# What the task asks
Pull out the lines of the rows below, word for word, from the very first line through the line holding "iyi matematik bilmesi, eğer", with that line included.

** Data for processing follows **

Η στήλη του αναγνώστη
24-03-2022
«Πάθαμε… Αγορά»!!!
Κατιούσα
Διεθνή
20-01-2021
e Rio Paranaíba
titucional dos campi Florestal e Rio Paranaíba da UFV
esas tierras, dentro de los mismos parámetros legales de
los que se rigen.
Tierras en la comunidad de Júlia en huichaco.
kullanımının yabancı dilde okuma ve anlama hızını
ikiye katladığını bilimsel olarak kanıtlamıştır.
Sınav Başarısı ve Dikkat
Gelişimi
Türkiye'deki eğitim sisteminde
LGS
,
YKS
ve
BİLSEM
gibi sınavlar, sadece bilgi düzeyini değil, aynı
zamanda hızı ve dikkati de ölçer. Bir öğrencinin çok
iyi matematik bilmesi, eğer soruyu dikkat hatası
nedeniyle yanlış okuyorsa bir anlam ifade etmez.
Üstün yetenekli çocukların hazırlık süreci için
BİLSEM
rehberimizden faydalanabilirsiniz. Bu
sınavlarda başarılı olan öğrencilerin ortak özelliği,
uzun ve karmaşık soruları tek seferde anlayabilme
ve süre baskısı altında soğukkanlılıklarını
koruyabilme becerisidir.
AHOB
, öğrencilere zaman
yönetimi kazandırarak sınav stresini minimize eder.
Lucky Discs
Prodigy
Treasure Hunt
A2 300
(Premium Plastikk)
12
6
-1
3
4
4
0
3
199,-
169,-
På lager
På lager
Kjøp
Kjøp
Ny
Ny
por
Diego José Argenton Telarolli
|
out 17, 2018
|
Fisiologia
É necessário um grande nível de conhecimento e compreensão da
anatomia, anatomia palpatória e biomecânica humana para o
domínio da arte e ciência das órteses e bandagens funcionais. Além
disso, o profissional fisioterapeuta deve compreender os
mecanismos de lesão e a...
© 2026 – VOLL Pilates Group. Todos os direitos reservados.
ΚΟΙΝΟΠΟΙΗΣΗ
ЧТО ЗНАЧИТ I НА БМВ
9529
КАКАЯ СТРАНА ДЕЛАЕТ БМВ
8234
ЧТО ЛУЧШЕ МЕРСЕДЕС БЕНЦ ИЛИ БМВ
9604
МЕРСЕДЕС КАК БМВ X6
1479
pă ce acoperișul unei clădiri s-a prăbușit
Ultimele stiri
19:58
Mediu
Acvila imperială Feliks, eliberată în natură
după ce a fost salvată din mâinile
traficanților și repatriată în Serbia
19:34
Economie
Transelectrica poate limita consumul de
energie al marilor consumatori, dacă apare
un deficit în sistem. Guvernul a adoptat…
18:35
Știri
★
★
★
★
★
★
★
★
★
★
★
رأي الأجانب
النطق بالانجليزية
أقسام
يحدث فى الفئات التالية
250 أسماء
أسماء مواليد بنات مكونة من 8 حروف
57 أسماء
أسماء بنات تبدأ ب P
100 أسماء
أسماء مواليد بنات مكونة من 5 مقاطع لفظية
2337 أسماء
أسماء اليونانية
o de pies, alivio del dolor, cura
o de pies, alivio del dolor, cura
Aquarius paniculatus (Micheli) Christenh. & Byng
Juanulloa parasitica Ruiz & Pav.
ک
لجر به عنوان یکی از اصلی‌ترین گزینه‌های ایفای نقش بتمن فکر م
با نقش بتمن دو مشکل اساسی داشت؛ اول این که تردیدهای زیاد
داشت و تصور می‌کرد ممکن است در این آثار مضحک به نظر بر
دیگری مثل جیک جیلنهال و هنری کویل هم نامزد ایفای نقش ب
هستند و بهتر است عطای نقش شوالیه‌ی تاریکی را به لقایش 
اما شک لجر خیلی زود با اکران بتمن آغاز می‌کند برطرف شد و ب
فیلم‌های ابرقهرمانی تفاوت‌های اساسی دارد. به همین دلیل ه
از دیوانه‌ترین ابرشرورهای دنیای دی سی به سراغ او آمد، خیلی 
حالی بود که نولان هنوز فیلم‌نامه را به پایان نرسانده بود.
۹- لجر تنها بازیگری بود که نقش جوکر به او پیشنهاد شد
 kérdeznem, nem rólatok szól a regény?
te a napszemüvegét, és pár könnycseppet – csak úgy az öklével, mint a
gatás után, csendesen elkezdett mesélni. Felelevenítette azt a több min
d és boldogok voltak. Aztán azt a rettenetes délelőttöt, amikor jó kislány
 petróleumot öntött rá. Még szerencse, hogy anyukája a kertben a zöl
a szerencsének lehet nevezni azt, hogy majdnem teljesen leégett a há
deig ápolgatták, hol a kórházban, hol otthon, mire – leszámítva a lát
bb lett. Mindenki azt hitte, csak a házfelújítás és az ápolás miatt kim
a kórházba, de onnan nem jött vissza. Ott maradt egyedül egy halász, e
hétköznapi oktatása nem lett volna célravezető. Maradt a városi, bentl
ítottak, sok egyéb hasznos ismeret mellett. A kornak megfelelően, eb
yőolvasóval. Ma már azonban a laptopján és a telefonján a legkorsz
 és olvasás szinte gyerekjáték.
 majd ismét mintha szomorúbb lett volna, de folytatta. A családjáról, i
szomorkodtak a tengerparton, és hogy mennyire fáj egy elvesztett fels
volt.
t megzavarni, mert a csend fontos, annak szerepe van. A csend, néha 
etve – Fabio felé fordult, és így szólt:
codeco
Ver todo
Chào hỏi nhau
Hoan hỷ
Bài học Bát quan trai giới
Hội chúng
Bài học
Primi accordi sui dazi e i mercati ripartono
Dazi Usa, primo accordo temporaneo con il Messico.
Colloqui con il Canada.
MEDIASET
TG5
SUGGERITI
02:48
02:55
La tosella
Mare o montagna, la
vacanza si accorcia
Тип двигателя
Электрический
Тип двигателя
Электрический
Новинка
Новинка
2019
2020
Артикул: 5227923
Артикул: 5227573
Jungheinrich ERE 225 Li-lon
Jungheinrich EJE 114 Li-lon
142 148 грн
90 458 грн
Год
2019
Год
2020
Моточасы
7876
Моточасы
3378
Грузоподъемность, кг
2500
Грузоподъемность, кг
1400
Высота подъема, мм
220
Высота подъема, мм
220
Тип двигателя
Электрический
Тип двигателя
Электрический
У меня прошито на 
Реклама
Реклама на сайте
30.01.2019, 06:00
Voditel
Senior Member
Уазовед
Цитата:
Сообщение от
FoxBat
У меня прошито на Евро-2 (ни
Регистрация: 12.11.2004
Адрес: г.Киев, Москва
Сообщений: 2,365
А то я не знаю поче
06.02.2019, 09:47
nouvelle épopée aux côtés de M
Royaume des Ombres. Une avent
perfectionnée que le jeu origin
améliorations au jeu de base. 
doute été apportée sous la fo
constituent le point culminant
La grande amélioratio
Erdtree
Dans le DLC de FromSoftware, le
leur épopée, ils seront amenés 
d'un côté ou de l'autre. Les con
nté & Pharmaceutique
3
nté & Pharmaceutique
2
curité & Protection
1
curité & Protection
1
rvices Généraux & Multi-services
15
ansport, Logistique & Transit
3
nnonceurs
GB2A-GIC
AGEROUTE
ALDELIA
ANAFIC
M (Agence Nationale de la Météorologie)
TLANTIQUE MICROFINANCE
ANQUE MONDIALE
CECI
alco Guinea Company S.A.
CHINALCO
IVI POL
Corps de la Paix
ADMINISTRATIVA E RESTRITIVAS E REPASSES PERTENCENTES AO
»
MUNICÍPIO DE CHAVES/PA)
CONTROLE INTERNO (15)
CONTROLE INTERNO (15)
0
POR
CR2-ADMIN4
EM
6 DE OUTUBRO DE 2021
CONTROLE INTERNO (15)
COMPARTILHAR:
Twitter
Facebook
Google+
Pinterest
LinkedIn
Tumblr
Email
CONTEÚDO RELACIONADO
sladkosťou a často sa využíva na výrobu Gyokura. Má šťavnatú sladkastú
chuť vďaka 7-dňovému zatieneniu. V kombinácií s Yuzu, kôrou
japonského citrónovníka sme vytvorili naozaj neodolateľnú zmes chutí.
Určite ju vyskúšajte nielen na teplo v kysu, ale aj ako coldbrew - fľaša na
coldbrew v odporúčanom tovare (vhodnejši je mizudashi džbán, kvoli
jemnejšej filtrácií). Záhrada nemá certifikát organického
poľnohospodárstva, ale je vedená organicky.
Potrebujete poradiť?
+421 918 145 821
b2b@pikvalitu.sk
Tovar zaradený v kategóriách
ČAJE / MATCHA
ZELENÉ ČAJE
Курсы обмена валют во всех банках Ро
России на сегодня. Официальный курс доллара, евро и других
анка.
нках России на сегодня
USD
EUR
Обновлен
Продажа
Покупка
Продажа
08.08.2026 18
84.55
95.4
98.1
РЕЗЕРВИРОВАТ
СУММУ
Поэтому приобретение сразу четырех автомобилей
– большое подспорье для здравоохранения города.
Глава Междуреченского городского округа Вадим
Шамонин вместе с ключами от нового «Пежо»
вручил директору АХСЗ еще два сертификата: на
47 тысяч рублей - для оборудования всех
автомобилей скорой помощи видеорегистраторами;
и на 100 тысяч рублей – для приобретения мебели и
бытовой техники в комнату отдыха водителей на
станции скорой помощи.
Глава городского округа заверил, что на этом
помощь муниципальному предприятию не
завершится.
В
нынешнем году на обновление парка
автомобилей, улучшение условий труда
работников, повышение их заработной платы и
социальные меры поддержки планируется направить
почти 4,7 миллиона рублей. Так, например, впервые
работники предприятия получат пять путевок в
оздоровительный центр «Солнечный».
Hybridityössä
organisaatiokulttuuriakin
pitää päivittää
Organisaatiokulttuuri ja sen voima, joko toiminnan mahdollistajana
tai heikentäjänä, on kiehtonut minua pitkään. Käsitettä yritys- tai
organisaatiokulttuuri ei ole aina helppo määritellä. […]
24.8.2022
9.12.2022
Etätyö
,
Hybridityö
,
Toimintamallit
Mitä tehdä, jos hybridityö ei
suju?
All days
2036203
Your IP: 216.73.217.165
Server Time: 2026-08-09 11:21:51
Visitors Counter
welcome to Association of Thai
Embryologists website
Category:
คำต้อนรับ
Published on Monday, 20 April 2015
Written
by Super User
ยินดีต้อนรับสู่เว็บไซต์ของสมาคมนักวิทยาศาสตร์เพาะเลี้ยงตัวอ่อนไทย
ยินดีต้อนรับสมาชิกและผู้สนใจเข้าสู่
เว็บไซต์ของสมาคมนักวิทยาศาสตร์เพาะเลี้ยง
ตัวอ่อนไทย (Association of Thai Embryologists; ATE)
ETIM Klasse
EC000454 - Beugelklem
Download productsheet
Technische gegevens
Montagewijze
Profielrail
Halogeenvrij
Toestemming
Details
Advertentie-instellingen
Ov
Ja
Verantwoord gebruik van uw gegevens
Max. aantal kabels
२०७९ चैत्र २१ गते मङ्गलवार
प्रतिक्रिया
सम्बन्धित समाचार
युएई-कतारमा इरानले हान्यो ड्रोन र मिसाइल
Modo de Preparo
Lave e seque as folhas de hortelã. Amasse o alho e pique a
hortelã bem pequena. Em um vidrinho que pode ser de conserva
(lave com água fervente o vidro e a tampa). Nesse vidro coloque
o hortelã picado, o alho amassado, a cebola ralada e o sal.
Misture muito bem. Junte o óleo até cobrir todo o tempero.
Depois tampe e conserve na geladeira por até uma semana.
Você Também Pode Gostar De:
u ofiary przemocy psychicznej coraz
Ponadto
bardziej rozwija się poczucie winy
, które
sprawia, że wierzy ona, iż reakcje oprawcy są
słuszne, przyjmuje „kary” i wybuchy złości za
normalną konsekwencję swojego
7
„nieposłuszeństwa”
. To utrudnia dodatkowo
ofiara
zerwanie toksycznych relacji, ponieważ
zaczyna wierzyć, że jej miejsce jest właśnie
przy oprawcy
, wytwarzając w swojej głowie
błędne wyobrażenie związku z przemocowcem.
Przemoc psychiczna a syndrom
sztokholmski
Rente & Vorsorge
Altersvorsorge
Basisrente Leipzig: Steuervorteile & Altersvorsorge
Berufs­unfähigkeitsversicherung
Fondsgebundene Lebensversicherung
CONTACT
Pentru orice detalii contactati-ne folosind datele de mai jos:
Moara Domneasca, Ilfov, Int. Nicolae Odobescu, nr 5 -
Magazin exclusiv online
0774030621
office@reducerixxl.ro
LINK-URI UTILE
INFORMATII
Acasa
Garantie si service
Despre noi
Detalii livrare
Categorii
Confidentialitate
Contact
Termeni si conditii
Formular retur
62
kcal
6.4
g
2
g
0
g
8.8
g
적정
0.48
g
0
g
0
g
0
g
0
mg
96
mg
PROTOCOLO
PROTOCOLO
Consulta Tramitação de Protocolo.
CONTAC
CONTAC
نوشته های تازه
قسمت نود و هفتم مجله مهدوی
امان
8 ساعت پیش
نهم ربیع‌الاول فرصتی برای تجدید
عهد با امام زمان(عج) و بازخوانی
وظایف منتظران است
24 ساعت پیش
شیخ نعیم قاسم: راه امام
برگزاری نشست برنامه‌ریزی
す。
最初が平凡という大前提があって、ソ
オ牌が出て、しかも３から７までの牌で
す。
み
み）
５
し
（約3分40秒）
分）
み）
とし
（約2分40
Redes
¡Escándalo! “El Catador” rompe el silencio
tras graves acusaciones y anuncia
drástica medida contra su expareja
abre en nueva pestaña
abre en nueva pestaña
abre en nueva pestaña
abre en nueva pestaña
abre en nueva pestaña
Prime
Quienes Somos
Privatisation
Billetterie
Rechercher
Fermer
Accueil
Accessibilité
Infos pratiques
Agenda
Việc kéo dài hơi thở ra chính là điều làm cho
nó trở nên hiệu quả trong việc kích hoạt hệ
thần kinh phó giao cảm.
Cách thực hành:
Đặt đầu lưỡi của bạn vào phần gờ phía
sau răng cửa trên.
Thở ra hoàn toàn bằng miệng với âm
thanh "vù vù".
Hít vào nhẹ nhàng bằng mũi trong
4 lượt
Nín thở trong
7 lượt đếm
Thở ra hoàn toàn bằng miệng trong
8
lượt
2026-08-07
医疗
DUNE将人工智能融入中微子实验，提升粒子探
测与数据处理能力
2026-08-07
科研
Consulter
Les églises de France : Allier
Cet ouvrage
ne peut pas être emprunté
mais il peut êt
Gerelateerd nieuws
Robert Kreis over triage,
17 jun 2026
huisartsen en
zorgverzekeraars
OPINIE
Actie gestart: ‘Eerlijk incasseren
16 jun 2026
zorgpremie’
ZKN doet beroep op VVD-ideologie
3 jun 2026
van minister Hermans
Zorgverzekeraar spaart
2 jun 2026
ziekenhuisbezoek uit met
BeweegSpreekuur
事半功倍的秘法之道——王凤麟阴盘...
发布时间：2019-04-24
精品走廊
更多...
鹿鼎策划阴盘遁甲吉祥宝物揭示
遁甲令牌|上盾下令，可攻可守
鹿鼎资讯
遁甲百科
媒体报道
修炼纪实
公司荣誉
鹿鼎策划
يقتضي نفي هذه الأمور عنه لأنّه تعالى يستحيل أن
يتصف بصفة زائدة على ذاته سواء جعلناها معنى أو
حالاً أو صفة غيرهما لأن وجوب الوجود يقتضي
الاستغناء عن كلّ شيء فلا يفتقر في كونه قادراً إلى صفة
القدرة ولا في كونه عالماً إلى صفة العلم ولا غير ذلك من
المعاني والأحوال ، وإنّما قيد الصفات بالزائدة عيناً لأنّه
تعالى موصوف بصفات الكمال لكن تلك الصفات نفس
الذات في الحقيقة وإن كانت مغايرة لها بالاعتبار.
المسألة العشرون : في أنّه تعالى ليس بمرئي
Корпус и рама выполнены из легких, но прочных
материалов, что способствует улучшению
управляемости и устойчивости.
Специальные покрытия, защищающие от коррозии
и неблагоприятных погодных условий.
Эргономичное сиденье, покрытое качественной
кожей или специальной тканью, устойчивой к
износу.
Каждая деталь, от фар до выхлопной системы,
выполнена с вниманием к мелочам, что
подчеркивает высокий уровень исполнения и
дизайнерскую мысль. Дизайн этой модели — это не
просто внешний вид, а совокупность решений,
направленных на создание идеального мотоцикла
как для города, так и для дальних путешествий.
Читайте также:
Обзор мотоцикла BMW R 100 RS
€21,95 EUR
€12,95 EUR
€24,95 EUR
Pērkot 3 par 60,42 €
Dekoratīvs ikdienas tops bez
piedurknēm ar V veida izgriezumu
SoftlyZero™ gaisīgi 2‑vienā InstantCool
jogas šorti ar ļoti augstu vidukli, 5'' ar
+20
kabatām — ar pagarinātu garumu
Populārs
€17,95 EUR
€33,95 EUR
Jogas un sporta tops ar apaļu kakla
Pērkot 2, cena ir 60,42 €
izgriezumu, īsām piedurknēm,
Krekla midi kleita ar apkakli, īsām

** End of Data for processing **

# Answer section
Η στήλη του αναγνώστη
24-03-2022
«Πάθαμε… Αγορά»!!!
Κατιούσα
Διεθνή
20-01-2021
e Rio Paranaíba
titucional dos campi Florestal e Rio Paranaíba da UFV
esas tierras, dentro de los mismos parámetros legales de
los que se rigen.
Tierras en la comunidad de Júlia en huichaco.
kullanımının yabancı dilde okuma ve anlama hızını
ikiye katladığını bilimsel olarak kanıtlamıştır.
Sınav Başarısı ve Dikkat
Gelişimi
Türkiye'deki eğitim sisteminde
LGS
,
YKS
ve
BİLSEM
gibi sınavlar, sadece bilgi düzeyini değil, aynı
zamanda hızı ve dikkati de ölçer. Bir öğrencinin çok
iyi matematik bilmesi, eğer soruyu dikkat hatası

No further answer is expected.